In memoriam

Une fine pluie tombe sur la petite église romane du XIe siècle, renforçant l’impression sinistre donnée par cet enterrement d’une notable de campagne. La façade particulièrement longue offre un abri précaire à la foule qui s’amasse lentement. Bien peu de jeunes dans cette foule, mais il est vrai qu’ici, les vieillards sont rarement amis de la jeunesse. Aux conversations banales succèdent les nouvelles de membres éloignés de la famille. L’ennui pèse au moins autant que le ciel de plomb.

Le froufrou des habits de deuil enfle soudain tandis que la voiture des pompes funèbres s’engage sous les remparts qui encerclent la maison de l’Eternel, l’isolant davantage d’un monde mortel qui s’évertue à lui échapper. Dans un ballet que la pratique a rendu assez fluide, le cercueil, remarquablement petit, passe devant l’assistance avant de s’engouffrer sous le porche aux accents byzantins. Dans un concert mêlant râles de vieillards et quelques couinements de cagots, la masse s’engage à sa suite, famille en tête. Le public prend place au sein de l’édifice bâti en des jours meilleurs pour le Saint Esprit. Le prêtre prend place devant l’autel, petit homme chauve sans envergure, dont l’habit richement décoré le rend moins semblable au ministre de Dieu qu’à celui d’un roi de carnaval. Des livrets sont disposés sur les bancs, incitant insidieusement chacun à prendre connaissance des paroles sacrées qui seront prononcées durant la cérémonie.

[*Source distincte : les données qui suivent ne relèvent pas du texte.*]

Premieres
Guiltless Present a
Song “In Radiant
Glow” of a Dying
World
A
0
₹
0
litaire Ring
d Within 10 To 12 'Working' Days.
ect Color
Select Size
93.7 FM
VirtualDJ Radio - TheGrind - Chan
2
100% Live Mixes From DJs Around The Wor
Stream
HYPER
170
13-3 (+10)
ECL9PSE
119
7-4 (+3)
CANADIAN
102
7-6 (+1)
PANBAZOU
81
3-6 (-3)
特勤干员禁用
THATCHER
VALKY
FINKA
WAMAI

Une connaissance de la défunte, trop heureuse d’avoir le premier rôle, prend la parole pour insister sur les mérites et réalisations de la disparue. Lesquels se résument à une grande générosité (de façade), une grande capacité d’écoute des autres (et de mépris caché), et l’importance de sa maison dans le paysage local. La famille proche hésite entre hébétude et sarcasme, sachant trop combien la vérité est ennemie du cérémoniel engagé. Les enfants se souviennent des dernières paroles prononcées dans le délire, lorsque la matriarche s’affolait de leur situation financière supposée désespérée, tout en s’accrochant à son pécule en prétextant la nécessité pour elle de conserver de quoi survivre, même à l’orée de la fin. Le prêtre donne l’homélie, ose même le parallèle entre le comportement terrestre de la défunte et la sainteté sans avoir conscience de la profondeur cachée de sa comparaison. Les chants religieux sont peu suivis par une assistance groggy qui ne sait déjà plus très bien pourquoi elle est là. Si Dieu n’est pas mort, son agonie est bien avancée.

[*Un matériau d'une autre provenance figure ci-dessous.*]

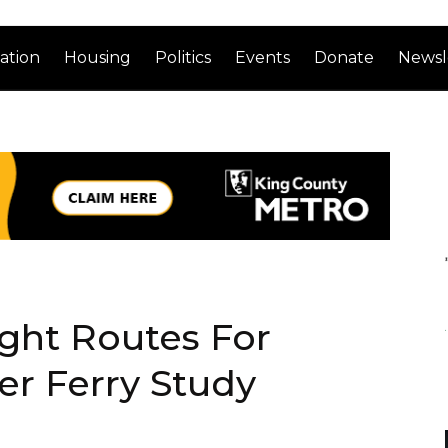
ation
Housing
Politics
Events
Donate
Newsl
ight Routes For
er Ferry Study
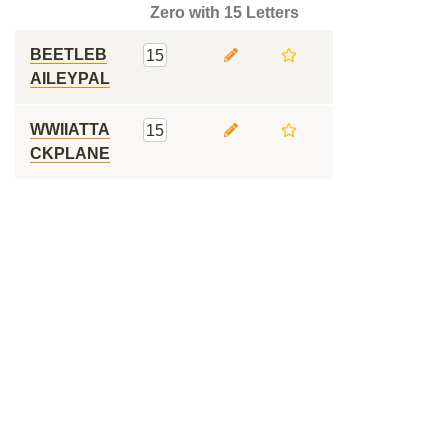
Zero with 15 Letters
BEETLEB
15
AILEYPAL
WWIIATTA
15
CKPLANE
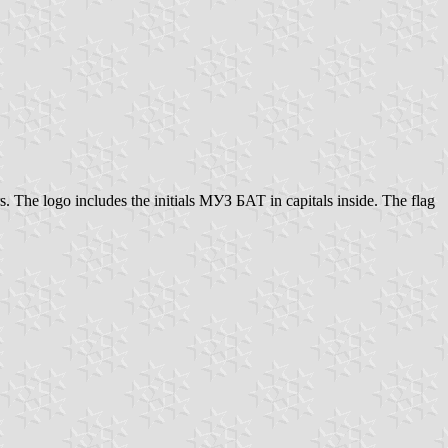
rs. The logo includes the initials МУЗ БАТ in capitals inside. The flag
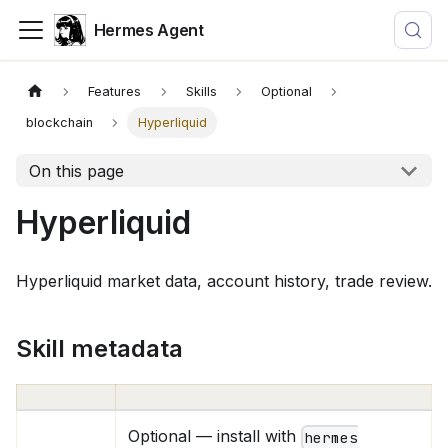
Hermes Agent
Features
Skills
Optional
blockchain
Hyperliquid
On this page
Hyperliquid
Hyperliquid market data, account history, trade review.
Skill metadata
Optional — install with
hermes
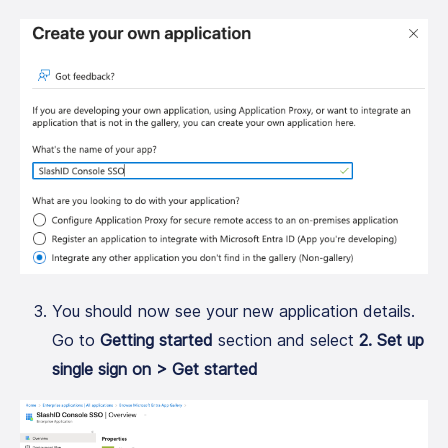
You should now see your new application details.
Go to
Getting started
section and select
2. Set up
single sign on > Get started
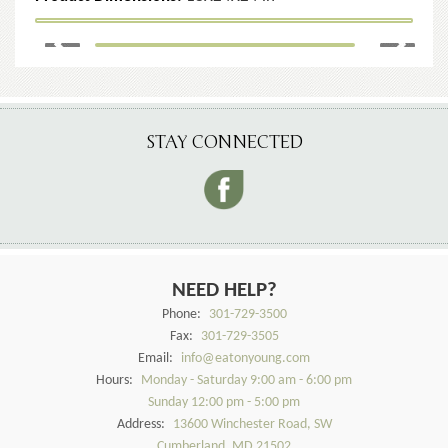
STAY CONNECTED
NEED HELP?
Phone:
301-729-3500
Fax:
301-729-3505
Email:
info@eatonyoung.com
Hours:
Monday - Saturday 9:00 am - 6:00 pm
Sunday 12:00 pm - 5:00 pm
Address:
13600 Winchester Road, SW
Cumberland, MD 21502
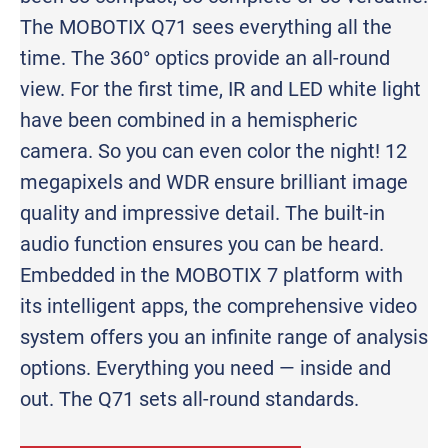
The MOBOTIX Q71 sees everything all the
time. The 360° optics provide an all-round
view. For the first time, IR and LED white light
have been combined in a hemispheric
camera. So you can even color the night! 12
megapixels and WDR ensure brilliant image
quality and impressive detail. The built-in
audio function ensures you can be heard.
Embedded in the MOBOTIX 7 platform with
its intelligent apps, the comprehensive video
system offers you an infinite range of analysis
options. Everything you need — inside and
out. The Q71 sets all-round standards.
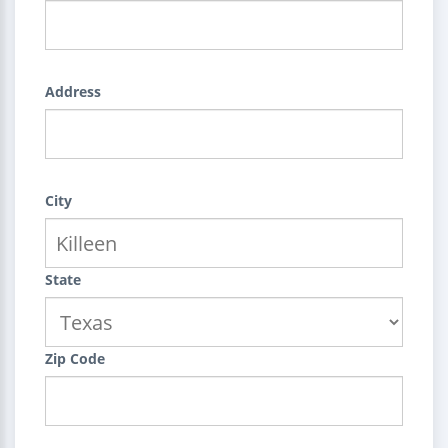
Address
City
State
Zip Code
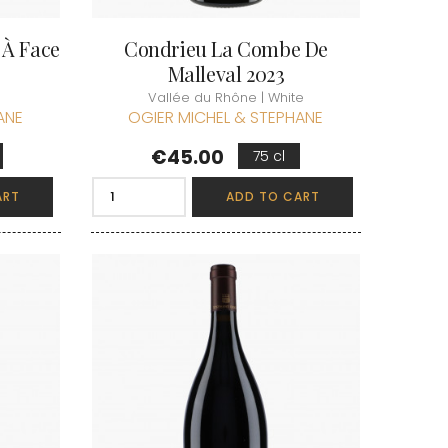
 À Face
Condrieu La Combe De
Malleval 2023
Vallée du Rhône | White
ANE
OGIER MICHEL & STEPHANE
Price
€45.00
75 cl
ART
ADD TO CART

Tandis que la cérémonie s’achève, la première dame du prêtre annonce la réalisation d’une dernière volonté de la défunte, et cherche à lancer la lecture d’un CD de l’Ave Maria de Schubert. L’air de piano envahit l’église, avant de s’interrompre subitement. Par trois fois, tel un Saint Pierre électronique, l’appareil trahit l’assistance, empêchant le départ du cercueil et du prêtre, dont l’absence totale de foi transparait par son impatience à écourter cette énième répétition d’un rituel vidé de sa substance. Si Dieu n’est pas mort, les prêtres l’achèveront.

Le cercueil est enfourné à l’arrière du corbillard, recouvert de fleurs, et emmène le cortège vers le cimetière où doit s’achever le rituel. Le prêtre sort de l’église, plus rabougri encore sans la dignité empruntée de son habit liturgique. Autour de la tombe ouverte se presse l’assistance, prête à jeter les poignées de fleurs destinées à marquer le passage vers l’autre monde. Si Dieu n’est pas mort, la pensée magique l’enterrera vivant.

Tandis que s’accomplit le rituel, un employé des pompes funèbres tente de donner un semblant de profondeur mystique à la scène. Son discours, œcuménique, aligne des banalités qui ne réconfortent que les âmes prédisposées. Ces efforts – peut-être louables, peut-être pas – sont sapés par un collègue dont la sonnerie de téléphone, reprenant un air de Taylor Swift, lui fait lâcher le mot de Cambronne, étouffé trop tard. Il se réfugie derrière la fourgonnette pour ne plus reparaître. La pluie tombe plus fort. Alors, tandis que prend fin la mise en terre, que résonne encore un Ave Maria nasillard, et que le cercueil plonge dans les entrailles de la terre grasse, une camionnette publicitaire du cirque Zavatta braille dans l’air lourd:
“C’est l’événement de l’année!”

Et dans l’assistance, un rire mal étouffé finit de tuer Dieu.